Air-Powered Solution

In order to prevent the loss of efficiency and clinker quality at Ash Grove Louisville, a group led by process engineer Mark Junkins investigated possible solutions. They met with material handling experts from Martin Engineering, and together the group designed a network of Martin XHV Air Cannons for the main production line.

Martin Engineering technicians installed the air cannons during a scheduled maintenance outage, starting where the accumulation appeared most severe: below the riser orifice, where the duct is reduced in size to increase velocity. The unique cannon design requires no high-temperature discharge pipes or special mounting plates, and discharge nozzles are embedded directly in the refractory lining of the preheater tower.

All of the air cannons in the main production line network are equipped with the Martin Engineering XHV Valve, designed specifically to deliver premium performance and long service life in preheater towers, clinker coolers and other high-temperature applications.
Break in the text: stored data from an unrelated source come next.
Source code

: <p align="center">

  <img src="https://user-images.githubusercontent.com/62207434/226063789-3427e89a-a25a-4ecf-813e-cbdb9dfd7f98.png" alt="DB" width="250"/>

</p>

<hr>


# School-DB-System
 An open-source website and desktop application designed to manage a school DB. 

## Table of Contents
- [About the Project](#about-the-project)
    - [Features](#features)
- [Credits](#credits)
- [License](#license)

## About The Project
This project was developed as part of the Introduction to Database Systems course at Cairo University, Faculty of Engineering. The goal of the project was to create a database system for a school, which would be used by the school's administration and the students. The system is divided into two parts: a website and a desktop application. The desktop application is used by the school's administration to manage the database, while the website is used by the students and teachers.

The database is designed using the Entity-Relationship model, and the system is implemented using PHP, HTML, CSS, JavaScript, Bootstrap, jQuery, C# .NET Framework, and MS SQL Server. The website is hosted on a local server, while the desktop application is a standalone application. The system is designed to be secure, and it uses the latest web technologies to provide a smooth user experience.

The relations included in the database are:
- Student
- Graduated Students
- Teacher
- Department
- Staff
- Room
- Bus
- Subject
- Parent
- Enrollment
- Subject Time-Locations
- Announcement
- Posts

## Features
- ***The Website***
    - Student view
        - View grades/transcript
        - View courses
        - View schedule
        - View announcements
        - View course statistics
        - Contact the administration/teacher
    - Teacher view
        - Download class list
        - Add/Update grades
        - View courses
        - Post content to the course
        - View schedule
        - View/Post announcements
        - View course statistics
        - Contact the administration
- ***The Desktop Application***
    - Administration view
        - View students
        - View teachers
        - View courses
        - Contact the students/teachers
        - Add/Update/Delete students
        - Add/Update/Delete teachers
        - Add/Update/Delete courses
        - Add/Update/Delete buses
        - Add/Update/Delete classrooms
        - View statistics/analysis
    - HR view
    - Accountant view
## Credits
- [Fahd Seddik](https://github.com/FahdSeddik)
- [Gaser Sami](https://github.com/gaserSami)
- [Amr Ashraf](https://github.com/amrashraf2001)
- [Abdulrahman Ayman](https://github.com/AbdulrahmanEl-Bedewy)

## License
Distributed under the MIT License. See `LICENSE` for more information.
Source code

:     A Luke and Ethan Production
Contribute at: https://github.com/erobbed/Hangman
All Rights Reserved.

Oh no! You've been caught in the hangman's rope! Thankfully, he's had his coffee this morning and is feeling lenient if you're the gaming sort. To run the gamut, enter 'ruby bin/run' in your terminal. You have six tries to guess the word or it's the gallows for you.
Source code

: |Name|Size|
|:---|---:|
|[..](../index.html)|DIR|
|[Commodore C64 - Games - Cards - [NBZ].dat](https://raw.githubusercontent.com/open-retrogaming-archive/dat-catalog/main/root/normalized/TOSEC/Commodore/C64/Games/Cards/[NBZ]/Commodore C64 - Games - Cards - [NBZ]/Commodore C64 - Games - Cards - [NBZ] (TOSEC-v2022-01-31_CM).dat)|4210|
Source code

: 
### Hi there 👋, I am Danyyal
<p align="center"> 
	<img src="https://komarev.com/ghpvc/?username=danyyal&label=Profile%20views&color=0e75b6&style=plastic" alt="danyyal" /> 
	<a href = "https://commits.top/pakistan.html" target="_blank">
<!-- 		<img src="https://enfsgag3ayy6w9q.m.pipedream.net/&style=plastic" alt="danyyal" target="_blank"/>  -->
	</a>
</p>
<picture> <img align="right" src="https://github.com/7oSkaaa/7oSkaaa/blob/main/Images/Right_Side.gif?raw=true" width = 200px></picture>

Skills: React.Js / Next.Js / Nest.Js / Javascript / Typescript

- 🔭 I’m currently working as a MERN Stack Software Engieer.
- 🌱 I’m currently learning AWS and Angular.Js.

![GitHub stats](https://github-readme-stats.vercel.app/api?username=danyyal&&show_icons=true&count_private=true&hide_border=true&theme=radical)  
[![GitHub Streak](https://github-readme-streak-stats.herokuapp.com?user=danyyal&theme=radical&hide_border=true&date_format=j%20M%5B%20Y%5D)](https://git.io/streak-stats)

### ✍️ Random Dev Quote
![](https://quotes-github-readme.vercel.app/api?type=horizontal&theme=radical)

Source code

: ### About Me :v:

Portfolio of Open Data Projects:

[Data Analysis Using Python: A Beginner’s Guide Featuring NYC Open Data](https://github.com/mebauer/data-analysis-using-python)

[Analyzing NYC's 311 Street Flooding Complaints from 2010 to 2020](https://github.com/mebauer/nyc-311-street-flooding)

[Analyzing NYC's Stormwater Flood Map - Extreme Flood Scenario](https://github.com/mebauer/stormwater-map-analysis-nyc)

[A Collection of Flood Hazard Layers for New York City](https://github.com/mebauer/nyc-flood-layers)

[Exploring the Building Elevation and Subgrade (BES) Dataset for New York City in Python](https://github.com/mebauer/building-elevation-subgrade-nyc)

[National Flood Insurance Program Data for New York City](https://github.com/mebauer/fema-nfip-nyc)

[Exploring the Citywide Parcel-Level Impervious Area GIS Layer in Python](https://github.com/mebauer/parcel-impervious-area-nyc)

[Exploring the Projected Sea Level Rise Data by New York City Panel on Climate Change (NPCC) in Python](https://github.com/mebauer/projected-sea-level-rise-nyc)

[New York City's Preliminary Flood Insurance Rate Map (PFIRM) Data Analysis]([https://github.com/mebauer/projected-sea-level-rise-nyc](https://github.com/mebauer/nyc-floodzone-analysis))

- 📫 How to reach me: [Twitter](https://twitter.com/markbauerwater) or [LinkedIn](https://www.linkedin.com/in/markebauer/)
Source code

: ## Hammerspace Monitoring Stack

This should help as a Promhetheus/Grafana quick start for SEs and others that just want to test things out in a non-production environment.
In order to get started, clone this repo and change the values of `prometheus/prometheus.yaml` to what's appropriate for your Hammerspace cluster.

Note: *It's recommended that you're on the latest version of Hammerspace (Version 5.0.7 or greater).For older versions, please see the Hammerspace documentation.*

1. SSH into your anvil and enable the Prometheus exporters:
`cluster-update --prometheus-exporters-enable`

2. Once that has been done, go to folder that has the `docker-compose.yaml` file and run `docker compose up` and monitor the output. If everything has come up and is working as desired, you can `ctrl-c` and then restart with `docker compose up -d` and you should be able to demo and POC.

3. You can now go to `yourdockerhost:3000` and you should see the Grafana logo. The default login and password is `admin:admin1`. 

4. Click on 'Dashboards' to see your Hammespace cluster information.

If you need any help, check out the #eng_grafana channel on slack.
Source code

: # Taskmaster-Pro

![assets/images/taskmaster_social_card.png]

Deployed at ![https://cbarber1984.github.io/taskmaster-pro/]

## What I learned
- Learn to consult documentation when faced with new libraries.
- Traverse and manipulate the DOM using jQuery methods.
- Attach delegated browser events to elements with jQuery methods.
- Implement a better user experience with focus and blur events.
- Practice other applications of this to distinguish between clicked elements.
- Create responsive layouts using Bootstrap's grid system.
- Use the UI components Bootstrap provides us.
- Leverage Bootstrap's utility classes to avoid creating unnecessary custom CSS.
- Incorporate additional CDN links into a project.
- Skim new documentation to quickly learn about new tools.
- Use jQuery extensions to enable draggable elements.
The negative pressure-firing valve was developed to provide reliable operation and long service life in challenging applications.

The cannons discharge in a timed sequence that moves in an upward spiral around the tower firing about 20 seconds apart, with the entire cycle taking just over eight minutes to complete. Control room operators can alter the schedule to accommodate a range of kiln pressures and operating conditions, extending the sequence to as much as 45 minutes.